Sleipnir Browser Comes To The iPad With Gestures, Bookmark Sync

When I originally reviewed Sleipnir, an alternative browser for the iPhone, back in December, I was impressed by how the app managed to innovate in a market – the one of alternatives to Apple’s MobileSafari – that was saturated and full of apps that were just trying to offer the same set of functionalities over and over again – that is, tabs and Dropbox integration and, overall, some UI schemes that were aimed at porting the classic browsing desktop experience to the iPhone. Like Portal, Sleipnir was one of the very few apps that truly wanted to innovate on the platform. Rather than just copying the desktop and trying to squeeze a Mac-like experience into the iPhone’s screen, Sleipnir provided a series of features like touch-based tab management, tab groups and fullscreen mode that showed everyone how it was indeed possible to innovate with a mobile browser. And now Sleipnir wants to do the same on the iPad.

Released last night in the App Store, Sleipnir for iPad looks a lot like the iPhone version but it makes much greater use of multitouch gestures and tabs to offer a unique browsing experience like no other on the tablet. Instead of placing tabs as “panels” under the top app toolbar, Sleipnir for iPad follows the path traced by its iPhone counterpart and visualizes open pages as thumbnail previews at the bottom.
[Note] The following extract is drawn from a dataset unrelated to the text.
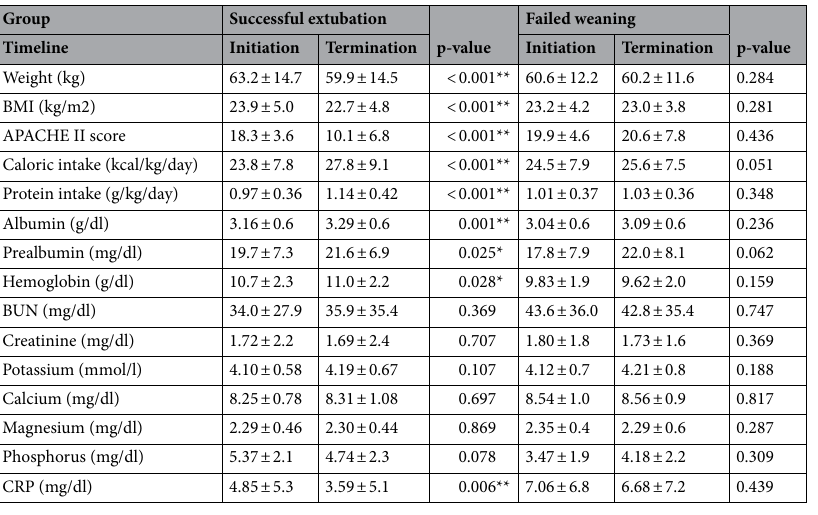
Table 2. Clinical parameters during weaning from mechanical ventilation. Continuous data are expressed as mean ± SD. The p values are from paired t test for continuous variables for within-group comparisons. *The p value < 0.05 and **p value < 0.01 are considered statistically significant and extremely significant, respectively. BMI Body Mass Index, APACHE II score Acute physiology assessment and chronic health evaluation II score, BUN blood urea nitrogen, CRP high sensitivity C reactive protein.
The larger screen of the iPad allowed developers to further play around with this concept and implement a larger bar that shows more open websites at once. The refined cache management in version 1.2 also makes it possible to keep more pages open at once without losing your scrolling position and being forced to reload a page – although I’ve noticed after a dozens of tabs running in the background Sleipnir will refresh a page anyway. However, it works as well as Safari on the iPad 2, if not better: I rarely stumbled upon the page reload issue, and when I did Sleipnir refreshed the page in a way that my exact position was maintained. But there’s more: this new version introduces “TouchPaging”, a new feature that allows you to navigate between tabs with a horizontal swipe (think of the iOS 4.3 multitasking gestures, or the “back” animation in Lion’s Safari) and close a single tab by tracing a “L” on screen. I love these gestures, as they make browsing on the iPad so much natural it’s incredible to think Apple didn’t come out with a similar idea on Safari.

Just like on the iPhone, tabs can be organized in “groups” with drag&drop support, and you can close a tab with a vertical swipe on its preview. You can also drag a tab to the trash, and move as many tabs as you want inside a group. Again, the iPad’s bigger screen allows for a more convenient tab management that truly shines on Sleipnir for iPad. Last, bookmark sync: I still don’t like how Sleipnir handles the creation of bookmarks and the assignment of labels, but with a free Sleipnir Pass account the app lets you keep bookmarks in sync across the iPad and iPhone. The lack of bookmark importing features is annoying, but OTA sync across devices is just great.

Sleipnir is available for free on the App Store, and it’s one of the most innovative browsers ever released on iOS. Give it a try.